La prevención debe dejar de ser el capítulo olvidado de la política forestal para convertirse en la principal política de seguridad frente a los incendios del siglo XXI.
Pacto de Estado por los bosques
Por ello, la Confederación de Organizaciones de Selvicultores de España ha reclamado la aprobación urgente de un Pacto de Estado por los Bosques, que reconozca definitivamente la gestión forestal sostenible como una prioridad estratégica para España.
Ese pacto debe sustentarse, al menos, sobre los siguientes compromisos:
1. Reconocer la gestión forestal sostenible como una actividad de interés general, imprescindible para proteger la vida de las personas, adaptar nuestros bosques al cambio climático y conservar el patrimonio natural.

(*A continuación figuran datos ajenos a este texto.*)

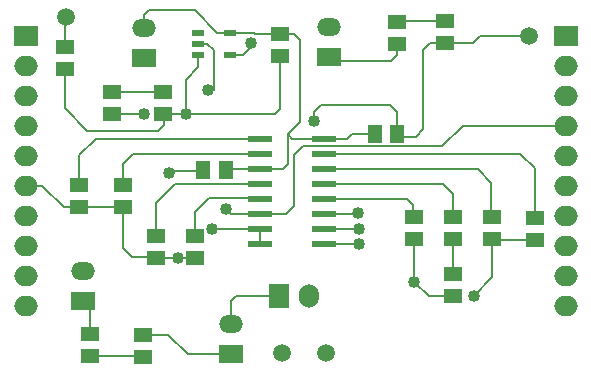
<source format=gbr>
G04 DipTrace 3.3.0.1*
G04 Top.gbr*
%MOMM*%
G04 #@! TF.FileFunction,Copper,L1,Top*
G04 #@! TF.Part,Single*
G04 #@! TA.AperFunction,Conductor*
%ADD13C,0.2*%
%ADD14C,0.15*%
%ADD15R,1.5X1.3*%
%ADD16R,1.3X1.5*%
G04 #@! TA.AperFunction,ComponentPad*
%ADD17O,2.0X1.5*%
%ADD18R,2.0X1.5*%
%ADD19R,2.0X1.7*%
%ADD20O,2.0X1.7*%
%ADD21R,1.7X2.0*%
%ADD22O,1.7X2.0*%
%ADD23C,1.5*%
%ADD24R,2.0X0.6*%
%ADD26R,1.1X0.6*%
G04 #@! TA.AperFunction,ViaPad*
%ADD27C,1.016*%
%FSLAX35Y35*%
G04*
G71*
G90*
G75*
G01*
G04 Top*
%LPD*%
X3550000Y2796000D2*
D13*
X3266000D1*
X3260000Y2790000D1*
X2570000Y3990000D2*
Y4100000D1*
X2610000Y4140000D1*
X2997500D1*
X3187500Y3950000D1*
X3300000D1*
X3720000Y3940000D2*
X3840000D1*
X3890000Y3890000D1*
Y3194990D1*
X3785010Y3090000D1*
Y2836000D1*
X3745010Y2796000D1*
X3550000D1*
X3785010Y3090000D2*
X3825010Y3050000D1*
X4090000D1*
X3300000Y3950000D2*
X3501610D1*
X3511610Y3940000D1*
X3720000D1*
X4090000Y3050000D2*
X4288723D1*
X4333723Y3095000D1*
X4525000D1*
X1910000Y4080000D2*
X1900000Y4070000D1*
Y3830000D1*
X5520000Y2200000D2*
Y1880000D1*
X5360000Y1720000D1*
X5880000Y2190000D2*
D14*
X5530000D1*
X5520000Y2200000D1*
X2020000Y2470000D2*
X2390000D1*
Y2130000D1*
X2470000Y2050000D1*
X2660000D1*
X2670000Y2040000D1*
X3000000D1*
X2020000Y2470000D2*
X1892490D1*
X1709490Y2653000D1*
X1570000D1*
X4860000Y1840000D2*
Y2200000D1*
X5190000Y1720000D2*
X4980000D1*
X4860000Y1840000D1*
X5200000Y1710000D2*
D13*
X5190000Y1720000D1*
X3550000Y2161000D2*
Y2288000D1*
X5830000Y3920000D2*
X5412640D1*
X5352640Y3860000D1*
X5120000D1*
X3030000Y3760000D2*
Y3660000D1*
X2921700Y3551700D1*
Y3260000D1*
X2730000D1*
X3310000Y1226000D2*
X2939273D1*
X2775273Y1390000D1*
X2560000D1*
X3550000Y2288000D2*
X3149500D1*
X2778400Y2757300D2*
X2801100Y2780000D1*
X3070000D1*
Y2790000D1*
X4715000Y3095000D2*
Y3275000D1*
X4650000Y3340000D1*
X4070000D1*
X4010000Y3280000D1*
Y3200010D1*
X5120000Y3860000D2*
X4990000D1*
X4930000Y3800000D1*
Y3130000D1*
X4870000Y3070000D1*
X4715000D1*
Y3095000D1*
X2921700Y3260000D2*
X3680000D1*
X3720000Y3300000D1*
Y3750000D1*
X2730000Y3260000D2*
X2740000D1*
Y3170000D1*
X2690000Y3120000D1*
X2090000D1*
X1900000Y3310000D1*
Y3640000D1*
X3550000Y2415000D2*
D14*
X3305000D1*
X3260000Y2460000D1*
X3550000Y2415000D2*
X3775000D1*
X3840000Y2480000D1*
Y2910000D1*
X3920000Y2990000D1*
X5096967D1*
X5267967Y3161000D1*
X6140000D1*
X3112500Y3466190D2*
X3160000D1*
Y3800000D1*
X3105000Y3855000D1*
X3030000D1*
X4090000Y2415000D2*
X4375000D1*
X4380000Y2420000D1*
X4090000Y2288000D2*
X4388000D1*
X4390000Y2290000D1*
X4090000Y2161000D2*
Y2160000D1*
X4390000D1*
X2300000Y3450000D2*
D13*
X2585000D1*
X2730000D1*
X2570000Y3260000D2*
X2300000D1*
X2560000Y1200000D2*
Y1210000D1*
X2110000D1*
X5190000Y2200000D2*
Y1910000D1*
X4090000Y2669000D2*
D14*
X5101000D1*
X5190000Y2580000D1*
Y2390000D1*
X4090000Y2923000D2*
X5757000D1*
X5880000Y2800000D1*
Y2380000D1*
X4090000Y2796000D2*
X5394000D1*
X5510000Y2680000D1*
Y2400000D1*
X5520000Y2390000D1*
X4090000Y2542000D2*
X4798000D1*
X4850000Y2490000D1*
Y2390000D1*
X4860000D1*
X3550000Y2542000D2*
Y2550000D1*
X3120000D1*
X3000000Y2430000D1*
Y2230000D1*
X3550000Y3050000D2*
X2160000D1*
X2020000Y2910000D1*
Y2660000D1*
X3550000Y2923000D2*
X2473000D1*
X2390000Y2840000D1*
Y2660000D1*
X3550000Y2669000D2*
X2829000D1*
X2670000Y2510000D1*
Y2230000D1*
X3710000Y1720000D2*
D13*
X3350013D1*
X3310000Y1679987D1*
Y1480000D1*
X3480000Y3860000D2*
Y3830000D1*
X3410000Y3760000D1*
X3300000D1*
X4140000Y3746000D2*
Y3710000D1*
X4660000D1*
X4710000Y3760000D1*
Y3850000D1*
Y4040000D2*
Y4050000D1*
X5120000D1*
X2050000Y1676000D2*
X2110000D1*
Y1400000D1*
D27*
X4380000Y2420000D3*
X4390000Y2290000D3*
Y2160000D3*
X3260000Y2460000D3*
X4860000Y1840000D3*
X2859200Y2040000D3*
X5360000Y1720000D3*
X4010000Y3200010D3*
X3149500Y2288000D3*
X2778400Y2757300D3*
X2921700Y3260000D3*
X3112500Y3466190D3*
X2570000Y3260000D3*
X3480000Y3860000D3*
D15*
X1900000Y3830000D3*
Y3640000D3*
D16*
X3260000Y2790000D3*
X3070000D3*
X4525000Y3095000D3*
X4715000D3*
D15*
X3720000Y3940000D3*
Y3750000D3*
D17*
X3310000Y1480000D3*
D18*
Y1226000D3*
D17*
X2570000Y3990000D3*
D18*
Y3736000D3*
D17*
X4140000Y4000000D3*
D18*
Y3746000D3*
D17*
X2050000Y1930000D3*
D18*
Y1676000D3*
D19*
X1570000Y3923000D3*
D20*
Y3669000D3*
Y3415000D3*
Y3161000D3*
Y2907000D3*
Y2653000D3*
Y2399000D3*
Y2145000D3*
Y1891000D3*
Y1637000D3*
D19*
X6140000Y3923000D3*
D20*
Y3669000D3*
Y3415000D3*
Y3161000D3*
Y2907000D3*
Y2653000D3*
Y2399000D3*
Y2145000D3*
Y1891000D3*
Y1637000D3*
D21*
X3710000Y1720000D3*
D22*
X3964000D3*
D15*
X5190000Y2390000D3*
Y2200000D3*
Y1910000D3*
Y1720000D3*
X5880000Y2380000D3*
Y2190000D3*
X5520000Y2390000D3*
Y2200000D3*
X4860000Y2390000D3*
Y2200000D3*
X2020000Y2660000D3*
Y2470000D3*
X3000000Y2230000D3*
Y2040000D3*
X2390000Y2660000D3*
Y2470000D3*
X2670000Y2230000D3*
Y2040000D3*
X2730000Y3450000D3*
Y3260000D3*
X2300000D3*
Y3450000D3*
X4710000Y3850000D3*
Y4040000D3*
X5120000Y4050000D3*
Y3860000D3*
X2560000Y1200000D3*
Y1390000D3*
X2110000Y1400000D3*
Y1210000D3*
D23*
X1910000Y4080000D3*
X5830000Y3920000D3*
X4110000Y1240000D3*
X3740000D3*
D24*
X3550000Y3050000D3*
Y2923000D3*
Y2796000D3*
Y2669000D3*
Y2542000D3*
Y2415000D3*
Y2288000D3*
Y2161000D3*
X4090000D3*
Y2288000D3*
Y2415000D3*
Y2542000D3*
Y2669000D3*
Y2796000D3*
Y2923000D3*
Y3050000D3*
D26*
X3030000Y3950000D3*
Y3855000D3*
Y3760000D3*
X3300000D3*
Y3950000D3*
M02*

</source>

2. Aprobar una fiscalidad forestal específica, adaptada a la realidad de la actividad selvícola y a sus largos ciclos de producción, que incentive la inversión en prevención, reconozca la figura del selvicultor activo y favorezca la continuidad de la gestión forestal. El sector forestal junto con GREENPEACE y WWF han elaborado una propuesta técnica completa para la mejora de la fiscalidad aplicable a la actividad selvícola, disponible en: https://www.selvicultor.net/wp-content/uploads/2025/11/Mejora-de-lafiscalidad-aplicable-a-la-actividad-selvicola.pdf
3. Implantar mecanismos permanentes de compensación por los servicios ecosistémicos, remunerando a quienes generan beneficios públicos como la captura de carbono, la regulación del agua, la conservación de la biodiversidad, la protección del paisaje o la reducción del riesgo de incendios.
4. Simplificar y agilizar los procedimientos administrativos, eliminando barreras que retrasan actuaciones selvícolas esenciales para la prevención y facilitando una gestión forestal basada en criterios técnicos.
5. Impulsar decididamente la movilización sostenible de la biomasa, la agrupación de propietarios forestales y la profesionalización del sector, transformando un problema ambiental en empleo rural, bioeconomía, energía renovable y resiliencia territorial.
6. Desarrollar una planificación territorial frente a los grandes incendios, identificando zonas estratégicas de gestión, priorizando actuaciones preventivas a escala de paisaje y garantizando una financiación estable y plurianual para su mantenimiento.
"No pedimos privilegios. Pedimos que el Estado trate los bosques con la misma importancia estratégica con la que protege cualquier otra infraestructura esencial del país. Cada euro invertido en gestión forestal evita pérdidas ambientales, económicas y sociales muy superiores. Cada hectárea gestionada reduce el riesgo de que el próximo incendio sea incontrolable. Cada propietario que abandona su monte representa una oportunidad perdida para prevenir la siguiente tragedia", ha reclamado.
La sociedad española debe decidir si quiere seguir reaccionando cada verano ante incendios cada vez más extremos o comenzar, de una vez, a construir la política forestal que nuestro país necesita.